Mainland stocks increased amid choppy trading on Monday, reaching their highest level since June 2012.
The Shanghai Composite Index climbed 0.48 percent to 2328.22 points, with the index rising around 19 percent since Dec 3. The Shenzhen Component Index rose 1.38 percent, to close at 9562.85 points, reaching its highest point in almost eight months, while the Shenzhen B index climbed to 5474.4 points, its highest level since July 2011.
The increase was driven by a number of factors, including Friday's announcement by China Vanke Co Ltd, the country's largest property developer, that it plans to move its foreign currency-denominated B shares from Shenzhen to Hong Kong.

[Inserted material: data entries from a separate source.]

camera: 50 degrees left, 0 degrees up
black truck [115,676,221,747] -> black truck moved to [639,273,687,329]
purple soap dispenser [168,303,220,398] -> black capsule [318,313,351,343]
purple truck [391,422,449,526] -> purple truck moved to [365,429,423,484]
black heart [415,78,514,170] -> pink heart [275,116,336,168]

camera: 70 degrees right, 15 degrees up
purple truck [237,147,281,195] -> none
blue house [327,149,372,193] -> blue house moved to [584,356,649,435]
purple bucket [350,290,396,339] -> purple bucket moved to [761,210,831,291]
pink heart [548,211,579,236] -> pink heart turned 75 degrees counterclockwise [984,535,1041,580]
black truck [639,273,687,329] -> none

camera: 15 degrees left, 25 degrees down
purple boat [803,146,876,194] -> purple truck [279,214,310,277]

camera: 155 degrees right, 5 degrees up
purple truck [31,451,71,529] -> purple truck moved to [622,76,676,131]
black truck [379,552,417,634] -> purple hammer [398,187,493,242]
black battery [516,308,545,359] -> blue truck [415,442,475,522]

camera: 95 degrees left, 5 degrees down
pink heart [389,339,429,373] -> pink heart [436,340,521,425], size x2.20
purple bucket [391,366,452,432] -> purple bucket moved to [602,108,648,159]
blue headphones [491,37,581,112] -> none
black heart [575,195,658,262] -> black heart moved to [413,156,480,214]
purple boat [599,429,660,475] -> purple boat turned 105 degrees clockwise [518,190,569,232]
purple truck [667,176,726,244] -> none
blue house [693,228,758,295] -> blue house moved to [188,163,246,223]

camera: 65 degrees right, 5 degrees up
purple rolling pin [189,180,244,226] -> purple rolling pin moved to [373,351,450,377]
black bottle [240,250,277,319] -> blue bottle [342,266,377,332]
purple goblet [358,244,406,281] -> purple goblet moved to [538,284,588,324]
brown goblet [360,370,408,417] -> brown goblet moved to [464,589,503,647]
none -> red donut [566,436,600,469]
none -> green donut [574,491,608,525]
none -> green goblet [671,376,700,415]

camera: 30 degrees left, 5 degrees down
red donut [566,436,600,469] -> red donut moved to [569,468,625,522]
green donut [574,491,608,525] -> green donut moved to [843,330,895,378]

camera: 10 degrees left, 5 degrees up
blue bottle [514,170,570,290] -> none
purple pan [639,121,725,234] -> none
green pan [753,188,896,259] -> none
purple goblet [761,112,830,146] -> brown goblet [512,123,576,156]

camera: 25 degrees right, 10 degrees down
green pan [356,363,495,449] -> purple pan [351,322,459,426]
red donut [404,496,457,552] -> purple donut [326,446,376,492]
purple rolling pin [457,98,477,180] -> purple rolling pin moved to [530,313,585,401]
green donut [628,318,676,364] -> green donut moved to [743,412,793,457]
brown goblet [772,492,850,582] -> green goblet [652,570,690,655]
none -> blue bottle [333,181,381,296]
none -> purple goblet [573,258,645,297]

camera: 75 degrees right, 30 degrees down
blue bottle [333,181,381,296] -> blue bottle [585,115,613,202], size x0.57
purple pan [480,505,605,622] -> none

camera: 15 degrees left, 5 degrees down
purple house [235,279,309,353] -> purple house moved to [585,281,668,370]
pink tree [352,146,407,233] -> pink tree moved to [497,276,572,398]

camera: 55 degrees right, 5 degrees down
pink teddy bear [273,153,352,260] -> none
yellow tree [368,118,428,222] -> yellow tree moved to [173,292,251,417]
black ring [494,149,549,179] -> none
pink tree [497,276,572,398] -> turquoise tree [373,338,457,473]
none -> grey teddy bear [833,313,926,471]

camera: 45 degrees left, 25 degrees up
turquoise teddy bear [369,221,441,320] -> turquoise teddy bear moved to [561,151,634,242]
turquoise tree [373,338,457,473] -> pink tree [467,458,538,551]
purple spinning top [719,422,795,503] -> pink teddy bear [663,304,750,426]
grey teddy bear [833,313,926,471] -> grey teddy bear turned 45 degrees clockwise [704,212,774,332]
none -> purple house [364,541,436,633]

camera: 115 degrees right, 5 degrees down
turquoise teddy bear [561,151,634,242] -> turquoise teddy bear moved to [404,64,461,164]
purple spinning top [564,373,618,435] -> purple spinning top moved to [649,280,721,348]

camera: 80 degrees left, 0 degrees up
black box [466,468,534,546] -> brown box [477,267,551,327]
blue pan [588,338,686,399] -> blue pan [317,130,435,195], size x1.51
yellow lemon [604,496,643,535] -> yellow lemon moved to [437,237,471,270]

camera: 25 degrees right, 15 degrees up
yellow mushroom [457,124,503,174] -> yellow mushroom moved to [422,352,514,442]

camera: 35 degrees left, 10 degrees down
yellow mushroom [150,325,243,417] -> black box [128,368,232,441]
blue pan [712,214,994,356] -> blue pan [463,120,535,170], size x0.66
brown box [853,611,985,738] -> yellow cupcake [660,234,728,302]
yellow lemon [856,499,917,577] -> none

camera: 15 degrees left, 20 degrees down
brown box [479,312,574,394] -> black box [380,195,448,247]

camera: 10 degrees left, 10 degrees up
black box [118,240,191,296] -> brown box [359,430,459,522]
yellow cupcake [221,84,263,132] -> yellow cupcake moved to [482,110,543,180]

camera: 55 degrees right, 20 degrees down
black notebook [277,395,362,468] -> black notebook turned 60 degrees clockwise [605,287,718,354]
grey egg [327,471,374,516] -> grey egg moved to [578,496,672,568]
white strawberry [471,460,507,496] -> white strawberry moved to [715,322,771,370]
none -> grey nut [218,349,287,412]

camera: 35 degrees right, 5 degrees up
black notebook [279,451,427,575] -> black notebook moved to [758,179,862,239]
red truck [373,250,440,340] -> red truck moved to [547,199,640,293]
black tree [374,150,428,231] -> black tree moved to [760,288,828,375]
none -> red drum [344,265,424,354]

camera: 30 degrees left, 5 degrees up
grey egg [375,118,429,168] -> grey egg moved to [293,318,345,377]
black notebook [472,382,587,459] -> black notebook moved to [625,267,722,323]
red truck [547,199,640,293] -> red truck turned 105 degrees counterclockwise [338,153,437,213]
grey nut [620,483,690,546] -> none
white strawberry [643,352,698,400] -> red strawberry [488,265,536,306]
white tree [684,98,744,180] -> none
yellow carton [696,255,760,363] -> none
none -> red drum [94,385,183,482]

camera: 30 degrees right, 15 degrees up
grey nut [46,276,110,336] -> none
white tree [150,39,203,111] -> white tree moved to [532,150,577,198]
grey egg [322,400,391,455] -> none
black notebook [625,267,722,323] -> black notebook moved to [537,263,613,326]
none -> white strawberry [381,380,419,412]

Vanke's stocks soared 10 percent on the news, the daily limit for mainland-listed stocks.
B shares performed well on Monday as investors expect more companies will soon transfer their listings to Hong Kong.
The Hang Seng China Enterprises Index of mainland companies traded in Hong Kong rose 0.23 percent, to close at 4721.71 points.
Other factors driving property-related stocks included a report that the Ministry of Land and Resources had approved a property development project in Shenzhen, pushing up real estate stocks by 0.82 percent.
China's 2012 GDP figures, which showed that economic growth picked up to 7.9 percent in the fourth quarter, were good news for the Chinese stock market, said Li Daxiao, head of research at Yingda Securities.
"The A-share market is at the start of a bull market, and this could possibly last for a long time," said Li.